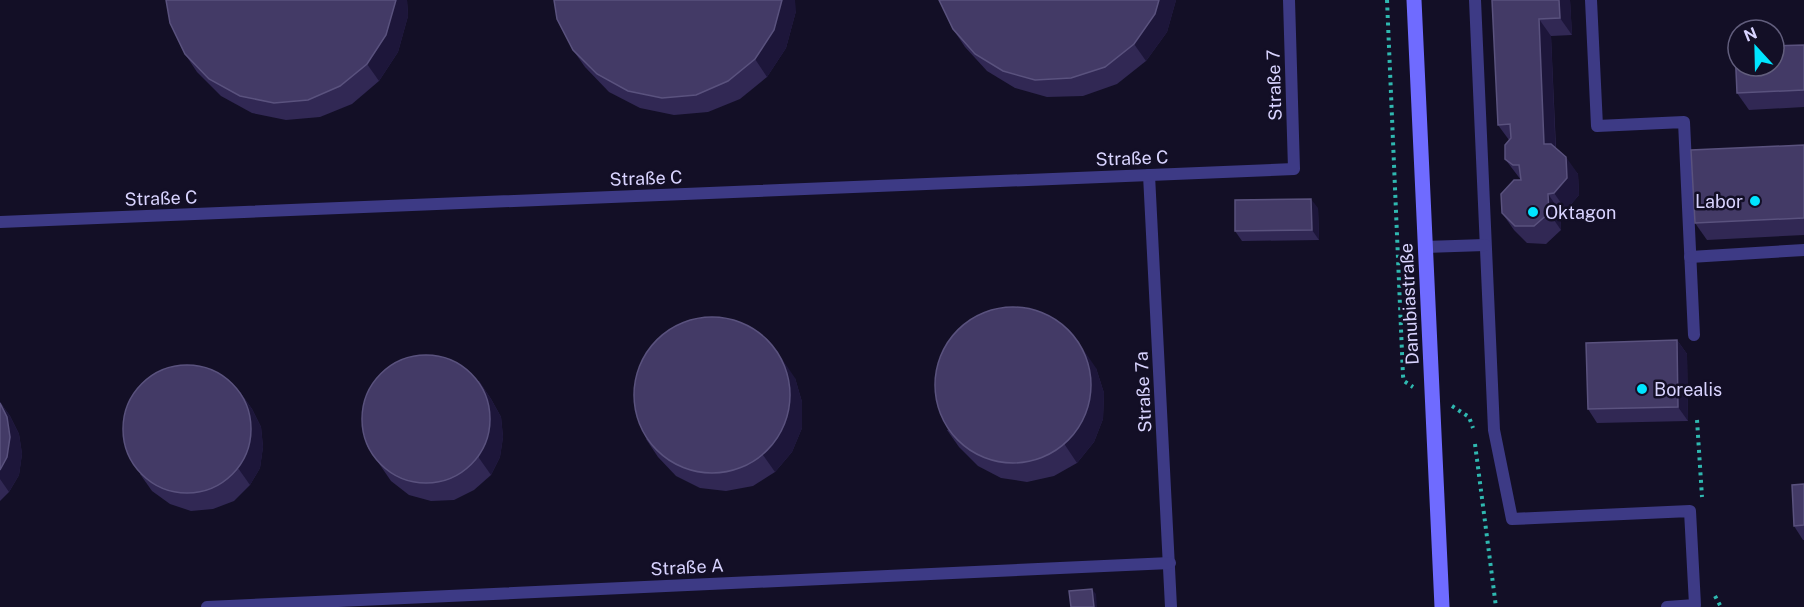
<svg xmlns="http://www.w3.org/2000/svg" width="1804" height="607" font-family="'Public Sans',sans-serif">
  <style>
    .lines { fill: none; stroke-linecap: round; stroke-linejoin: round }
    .path { stroke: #2fb8b0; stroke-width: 4; stroke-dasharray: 3 4.5; stroke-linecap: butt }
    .lane { stroke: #3d3a85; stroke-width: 12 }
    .secondary { stroke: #6f6bff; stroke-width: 15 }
    .wall { fill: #312854 }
    .shaded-wall { fill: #1d163a }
    .building { fill: #433a66; stroke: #5a527e; stroke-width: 1.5 }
    .poi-dot { fill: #00e5ff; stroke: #130f26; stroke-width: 2 }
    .labels { text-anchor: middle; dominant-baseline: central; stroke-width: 5; stroke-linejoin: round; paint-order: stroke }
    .street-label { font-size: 18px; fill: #d9d4ff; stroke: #130f26 }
    .poi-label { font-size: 18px; fill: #d9d4ff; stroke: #130f26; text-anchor: start }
  </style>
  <rect width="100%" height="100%" fill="#130f26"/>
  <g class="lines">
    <g class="path">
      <path d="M1387,0L1403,376L1404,381L1413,387"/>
      <path d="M1452,406L1469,417L1473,428"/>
      <path d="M1697,420L1702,497"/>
      <path d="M1475,444L1496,607"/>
      <path d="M1715,596L1721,607"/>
    </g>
    <g class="lane">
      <path d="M1475,0L1494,430L1512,519L1690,511L1695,605L1667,607"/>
      <path d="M1591,0L1597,126L1684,122L1694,335"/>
      <path d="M1149,175L1171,607"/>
      <path d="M0,222L1294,169L1289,0"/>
      <path d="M1425,247L1485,245"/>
      <path d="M1690,257L1804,250"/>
      <path d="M207,607L1170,563"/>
    </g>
    <path class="secondary" d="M1414,0L1442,607"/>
  </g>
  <g class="wall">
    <path d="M166,0H407L408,16L398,52L379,81L352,104L320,117L286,120L252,113L221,96L197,72L185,54Z"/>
    <path d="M939,0H1176L1167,32L1146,61L1117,84L1083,96L1047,97L1015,88L987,71L965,47L953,29Z"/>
    <path d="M1492,0H1570L1572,35L1551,36L1556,148L1578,174L1579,195L1566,210L1560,211L1561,230L1546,244L1527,243L1514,230L1502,213L1521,180L1505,159L1509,140L1498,125Z"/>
    <path d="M796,11L786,48L767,77L740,99L708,112L674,115L640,108L609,92L585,67L573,50Z"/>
    <path d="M1804,45V107L1749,110L1737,93Z"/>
    <path d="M1804,145V235L1707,240L1695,223Z"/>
    <path d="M1318,208L1319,240L1242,241L1235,231Z"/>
    <path d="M1677,340L1687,354L1688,421L1597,423L1588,409Z"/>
    <path d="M1096,368L1104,393L1103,419L1094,442L1077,463L1054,476L1027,482L1001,478L978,466L959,447L947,430Z"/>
    <path d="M795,378L802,402V428L792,452L775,472L753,486L726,491L700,488L676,476L658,457L646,439Z"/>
    <path d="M479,381L491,399L501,417L503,437L500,457L491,475L474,490L454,500L431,501L409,495L391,481L367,446Z"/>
    <path d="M240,392L252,409L261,427L263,447L260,468L250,485L234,501L213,509L191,511L170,504L152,491L140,474Z"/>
    <path d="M0,402L10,416L19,434L22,454L19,475L9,492L0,501Z"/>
    <path d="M1804,484V540H1803L1794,526Z"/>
  </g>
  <g class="shaded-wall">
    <path d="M396,0H407L408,16L398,52L379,81L367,64Z"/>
    <path d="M782,0H795L796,11L786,48L767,77L755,59Z"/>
    <path d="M1159,0H1176L1167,32L1146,61L1134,44Z"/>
    <path d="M1559,0H1570L1572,35L1560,18Z"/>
    <path d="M1539,19L1551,36L1556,161L1544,144Z"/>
    <path d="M1566,157L1578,174L1579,195L1566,210L1554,193Z"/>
    <path d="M1548,194L1560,211L1561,230L1549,213Z"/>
    <path d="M1311,199L1318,208L1319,240L1312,230Z"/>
    <path d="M1070,330L1096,368L1104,393L1103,419L1094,442L1077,463L1065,445Z"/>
    <path d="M769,340L795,378L802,402V428L792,452L775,472L763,455Z"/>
    <path d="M1677,340L1687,354L1688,421L1678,407Z"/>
    <path d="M479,381L491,399L501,417L503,437L500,457L491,475L479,458Z"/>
    <path d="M240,392L252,409L261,427L263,447L260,468L250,485L238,468Z"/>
    <path d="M0,402L10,416L19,434L22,454L19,475L9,492L0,479Z"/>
    <path d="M1092,589L1096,594L1097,607H1094Z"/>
  </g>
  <g class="building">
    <path d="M166,0H396L386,35L367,64L340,86L308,100L274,103L240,96L209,79L185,54L170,23Z"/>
    <path d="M554,0H782L774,30L755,59L728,81L696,95L662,98L628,91L597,74L573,50L557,19Z"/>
    <path d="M939,0H1159L1155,14L1134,44L1105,67L1071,78L1035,80L1003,71L975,54L953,29Z"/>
    <path d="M1492,0H1559L1560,18L1539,19L1544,144H1551L1566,157L1567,178L1554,193L1548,194L1549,213L1534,226H1515L1502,213L1501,194L1514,180H1521L1519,165H1513L1505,159V145L1511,138L1510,124L1498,125Z"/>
    <path d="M1804,45V90L1737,93L1735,48H1738V66H1774V46Z"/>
    <path d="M1804,145V218L1695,223L1691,150Z"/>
    <path d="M1311,199L1312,230L1235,231V200Z"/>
    <circle cx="1013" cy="385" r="78"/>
    <circle cx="712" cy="395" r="78"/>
    <path d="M1677,340L1678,407L1588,409L1586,343Z"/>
    <circle cx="426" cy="419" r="64"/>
    <circle cx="187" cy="429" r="64"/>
    <path d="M0,403L7,417L10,437L7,457L0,470Z"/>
    <path d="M1804,484V525L1794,526L1792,485Z"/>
    <path d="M1092,589L1094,607H1071L1069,591Z"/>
  </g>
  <g class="poi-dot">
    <circle cx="1755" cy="201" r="6"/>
    <circle cx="1533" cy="212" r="6"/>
    <circle cx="1642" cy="389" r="6"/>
  </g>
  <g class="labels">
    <g class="street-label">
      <text transform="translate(1274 85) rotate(-92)">Straße 7</text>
      <text transform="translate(1132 158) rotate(-2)">Straße C</text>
      <text transform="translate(646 178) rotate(-2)">Straße C</text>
      <text transform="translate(161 198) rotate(-2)">Straße C</text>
      <text transform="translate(1409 304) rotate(-93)">Danubiastraße</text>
      <text transform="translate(1143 392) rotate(-93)">Straße 7a</text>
      <text transform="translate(687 567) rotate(-3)">Straße A</text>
    </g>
    <g class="poi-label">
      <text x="1743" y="201" text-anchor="end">Labor</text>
      <text x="1545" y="212">Oktagon</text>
      <text x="1654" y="389">Borealis</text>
    </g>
  </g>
  <g transform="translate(1756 48) rotate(338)"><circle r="28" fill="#130f26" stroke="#625e7d" stroke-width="1.5"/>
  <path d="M0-4.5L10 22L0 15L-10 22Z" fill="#00e5ff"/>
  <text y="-9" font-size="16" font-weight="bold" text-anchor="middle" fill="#d9d4ff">N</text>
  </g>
</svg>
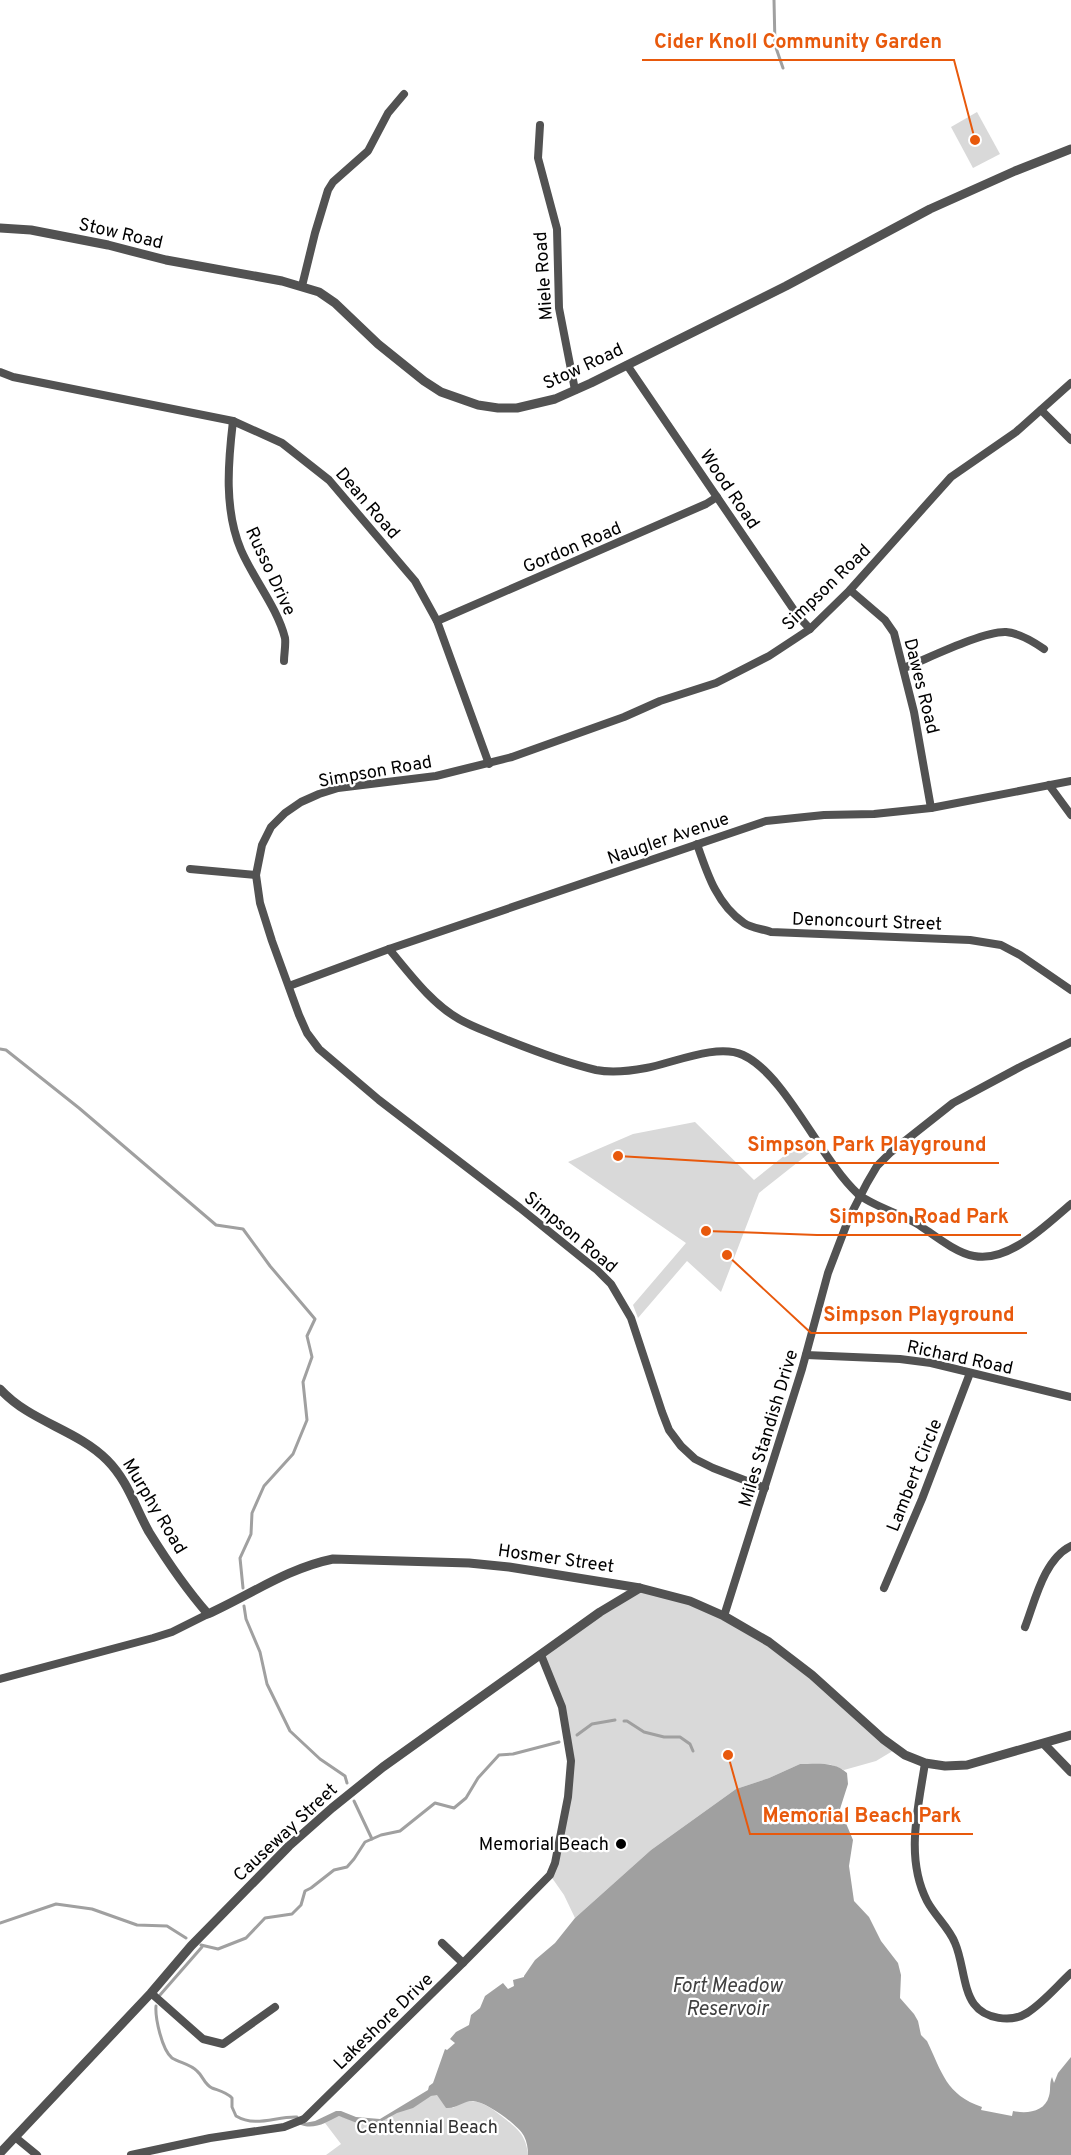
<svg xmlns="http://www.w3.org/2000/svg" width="1071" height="2155" font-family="Overpass,sans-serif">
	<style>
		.green { fill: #d9d9d9 }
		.water { fill: #a0a0a0 }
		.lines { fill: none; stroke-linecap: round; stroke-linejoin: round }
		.stream { stroke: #a0a0a0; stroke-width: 3 }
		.minor { stroke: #525252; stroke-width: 8 }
		.tertiary { stroke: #525252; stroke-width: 9 }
		.poi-dot { fill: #000; stroke: #fff; stroke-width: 2 }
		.labels { text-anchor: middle; stroke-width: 4.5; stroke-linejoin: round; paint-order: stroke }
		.street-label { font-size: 18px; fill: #000; stroke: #fff }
		.poi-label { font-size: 18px; fill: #000; stroke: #fff; text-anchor: end }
		.park-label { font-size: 18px; fill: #303030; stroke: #fff }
		.water-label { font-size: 20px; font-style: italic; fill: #414141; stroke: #fff }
		.leader { fill: none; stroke: #e8590c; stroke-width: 2 }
		.callout-dot { fill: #e8590c; stroke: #fff; stroke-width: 2 }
		.callout-label { font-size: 20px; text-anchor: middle; font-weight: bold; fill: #e8590c; stroke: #fff; stroke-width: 4.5; stroke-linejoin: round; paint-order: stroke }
	</style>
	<rect width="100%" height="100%" fill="#fff"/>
	<g class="green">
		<polygon points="977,112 1000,154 973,168 951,127"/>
		<polygon points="695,1122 754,1180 804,1140 812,1151 759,1193 721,1292 687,1261 638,1318 633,1305 686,1243 568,1162 633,1134"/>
		<polygon points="640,1588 690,1601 769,1642 896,1749 876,1761 844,1770 829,1764 800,1764 769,1778 736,1789 651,1850 575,1918 564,1895 550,1875 570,1784 565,1719 541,1655"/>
		<path d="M437,2094L453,2108C470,2095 485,2103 500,2115C515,2127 526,2133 528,2155H326L341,2144L325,2123L339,2116L370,2125L418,2100Z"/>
	</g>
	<path class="water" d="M800,1764C815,1764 835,1761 847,1773L848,1784L840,1809L853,1840L849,1866L854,1901L869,1917L881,1941L898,1963L901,1975L900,1998L914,2014L918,2021L921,2035L927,2041C942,2072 946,2095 982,2107L981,2110L1012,2116L1013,2111C1027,2114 1045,2112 1049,2096C1051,2090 1049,2084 1052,2077L1054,2083L1058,2073L1071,2057V2155H528C528,2148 527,2142 524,2136C518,2125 487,2102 473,2101C463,2101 456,2109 446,2108L437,2095L431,2096L413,2108L397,2113L377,2124L357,2123L339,2116C327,2122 313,2131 299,2124L315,2121L336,2111H341L356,2117L380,2119L428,2090L429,2086L433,2083L445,2049L447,2050L455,2043L450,2039L456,2032L469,2025L471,2015L480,2008L485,1996L503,1983L508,1989L514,1986L513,1980L524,1977V1976L535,1960L555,1943L575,1918L651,1850L736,1789L769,1778Z"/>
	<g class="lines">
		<g class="stream">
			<polyline points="774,0 775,45 783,68"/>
			<polyline points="0,1049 6,1050 79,1108 216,1225 243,1229 270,1266 315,1319 307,1336 312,1357 303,1382 307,1420 293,1454 264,1486 252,1513 251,1534 240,1558 243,1588"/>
			<polyline points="244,1606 246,1619 260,1652 267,1684 290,1731 320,1759 345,1776 347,1783"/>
			<polyline points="624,1721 627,1721 644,1732 664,1737 680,1737 690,1744 693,1751"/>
			<polyline points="577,1735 592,1724 615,1720"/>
			<polyline points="354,1801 372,1839"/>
			<polyline points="0,1923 56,1904 92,1909 137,1925 167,1926 186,1938"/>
			<polyline points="201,1945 218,1949 246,1938 265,1918 292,1914 301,1905 305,1891 311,1888 334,1870 347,1867 354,1859 365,1842 381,1835 400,1831 435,1803 454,1808 466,1798 478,1778 499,1755 513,1754 559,1742"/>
			<polyline points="160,1995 202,1947"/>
			<path d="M156,2006C155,2018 162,2050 172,2058C180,2063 190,2064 197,2071C203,2076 204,2084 212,2088C220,2091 226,2092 232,2098V2107L236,2116C256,2128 276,2116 297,2117"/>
		</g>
		<g class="minor">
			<polyline points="540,125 538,158 557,229 559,308 575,390"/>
			<polyline points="302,286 315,233 328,190 333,182 368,151 388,113 404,94"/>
			<polyline points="627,365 798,616 810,629"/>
			<polyline points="0,372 13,377 233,421 282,443 329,480 415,581 437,621 489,764"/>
			<polyline points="1041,410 1071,440"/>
			<path d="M233,421C228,463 224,510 241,550C254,580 277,607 285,638C286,645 284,654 284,661"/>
			<polyline points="850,590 885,620 894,633 914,712 931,808"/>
			<polyline points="437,621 706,504 717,497"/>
			<path d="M904,668C927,659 983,631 1006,632C1019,633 1034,642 1044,649"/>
			<polyline points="1049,785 1071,815"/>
			<path d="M697,844C707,873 717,905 744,923C751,928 763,929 771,932L970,940L1001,945L1020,955L1071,990"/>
			<polyline points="190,869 256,875"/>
			<path d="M389,949C410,974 431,1003 459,1019C471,1026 485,1031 497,1036C529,1049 562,1062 596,1070C612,1073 630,1071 646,1068C673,1063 717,1043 743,1055C786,1075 820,1159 858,1194C872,1206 902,1214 919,1225C934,1235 956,1253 974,1256C1009,1263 1047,1224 1071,1204"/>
			<polyline points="289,986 389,949 766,821 824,815 874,814 931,808 1071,781"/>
			<polyline points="806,1355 900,1359 931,1363 1071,1397"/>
			<polyline points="765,1488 713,1468 695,1459 681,1446 669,1430 662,1412 631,1318 611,1284 597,1270 520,1208 379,1100 319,1049 307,1033 299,1015 272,941 260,903 256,875 262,845 271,827 285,813 301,802 319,794 338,788 436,776 512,757 624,717 660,701 716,683 769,656 810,629 850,590 951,477 1016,432 1071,383"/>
			<polyline points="884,1588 922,1499 970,1373"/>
			<polyline points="724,1616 802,1369 828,1273 849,1218 867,1183 877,1166 891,1152 953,1103 1022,1066 1071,1042"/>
			<path d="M1025,1627C1035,1601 1044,1559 1071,1546"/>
			<polyline points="0,1679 153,1638 172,1632 208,1614"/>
			<path d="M925,1763C918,1809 905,1858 927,1901C935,1916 949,1928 955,1943C963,1961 963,1989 974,2004C985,2019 1011,2023 1027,2013C1043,2003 1057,1986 1071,1973"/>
			<polyline points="442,1943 463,1963"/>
			<polyline points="151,1993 203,2039 223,2044 275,2007"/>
			<polyline points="15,2137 37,2155"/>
			<polyline points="131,2155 210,2138 284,2127 304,2119 463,1963 550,1875 555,1863 568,1797 571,1761 562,1707 541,1655"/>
		</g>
		<g class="tertiary">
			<polyline points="0,228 31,230 108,245 166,260 282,281 319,292 335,303 378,344 424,381 441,392 478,405 498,408 517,408 555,399 591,383 786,286 930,209 1015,171 1071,149"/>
			<path d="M0,1389C30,1422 76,1429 107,1460C128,1481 135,1507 149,1532C167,1561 186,1589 208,1614C250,1595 288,1568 333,1559L469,1563L509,1567L640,1588L690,1601L724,1616L769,1642L812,1675L883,1739L905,1755L925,1763L945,1766L967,1765L1071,1735"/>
			<polyline points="1044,1744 1071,1772"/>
			<polyline points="0,2153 151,1993 191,1946 289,1846 332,1808 383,1767 600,1612 640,1588"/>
		</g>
	</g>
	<circle class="poi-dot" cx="621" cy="1844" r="6"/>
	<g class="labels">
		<g class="street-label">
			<text transform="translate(121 233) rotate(13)" y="6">Stow Road</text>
			<text transform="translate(543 276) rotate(-94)" y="6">Miele Road</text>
			<text transform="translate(583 366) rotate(-25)" y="6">Stow Road</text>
			<text transform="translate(730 489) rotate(56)" y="6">Wood Road</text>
			<text transform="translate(368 503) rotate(49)" y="6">Dean Road</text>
			<text transform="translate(572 547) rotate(-23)" y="6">Gordon Road</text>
			<text transform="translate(271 571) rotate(65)" y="6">Russo Drive</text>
			<text transform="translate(826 587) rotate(-44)" y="6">Simpson Road</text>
			<text transform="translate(922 686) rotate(76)" y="6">Dawes Road</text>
			<text transform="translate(375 771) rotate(-10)" y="6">Simpson Road</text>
			<text transform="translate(668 838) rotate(-19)" y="6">Naugler Avenue</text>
			<text transform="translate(867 921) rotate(2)" y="6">Denoncourt Street</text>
			<text transform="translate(571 1232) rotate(40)" y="6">Simpson Road</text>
			<text transform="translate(960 1357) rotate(12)" y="6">Richard Road</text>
			<text transform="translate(768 1428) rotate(-73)" y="6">Miles Standish Drive</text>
			<text transform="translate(914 1475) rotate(-68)" y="6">Lambert Circle</text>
			<text transform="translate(155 1506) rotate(59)" y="6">Murphy Road</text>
			<text transform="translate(556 1558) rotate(8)" y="6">Hosmer Street</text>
			<text transform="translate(285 1832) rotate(-43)" y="6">Causeway Street</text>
			<text transform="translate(383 2021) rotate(-44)" y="6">Lakeshore Drive</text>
		</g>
		<g class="poi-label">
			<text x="609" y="1850">Memorial Beach</text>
		</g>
		<g class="park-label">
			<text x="427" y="2133">Centennial Beach</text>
		</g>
		<g class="water-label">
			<text x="727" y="1992">Fort Meadow<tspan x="727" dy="23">Reservoir</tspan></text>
		</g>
	</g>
	<path class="leader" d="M975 140L954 60H642M618 1156L736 1163H999M706 1231L817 1235H1021M727 1255L811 1333H1027M728 1755L750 1834H973"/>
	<g class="callout-dot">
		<circle cx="975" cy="140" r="6"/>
		<circle cx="618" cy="1156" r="6"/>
		<circle cx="706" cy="1231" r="6"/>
		<circle cx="727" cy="1255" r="6"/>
		<circle cx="728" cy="1755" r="6"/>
	</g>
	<g class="callout-label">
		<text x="798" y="48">Cider Knoll Community Garden</text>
		<text x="867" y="1151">Simpson Park Playground</text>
		<text x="919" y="1223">Simpson Road Park</text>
		<text x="919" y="1321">Simpson Playground</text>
		<text x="862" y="1822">Memorial Beach Park</text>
	</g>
</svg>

INSTRUCTIONS FOR THE TASK → Only lines that include "linecap" belong in the answer; return them from the entries above.

ANSWER SECTION →
    .lines { fill: none; stroke-linecap: round; stroke-linejoin: round }
    .path { stroke: #2fb8b0; stroke-width: 4; stroke-dasharray: 3 4.5; stroke-linecap: butt }
		.lines { fill: none; stroke-linecap: round; stroke-linejoin: round }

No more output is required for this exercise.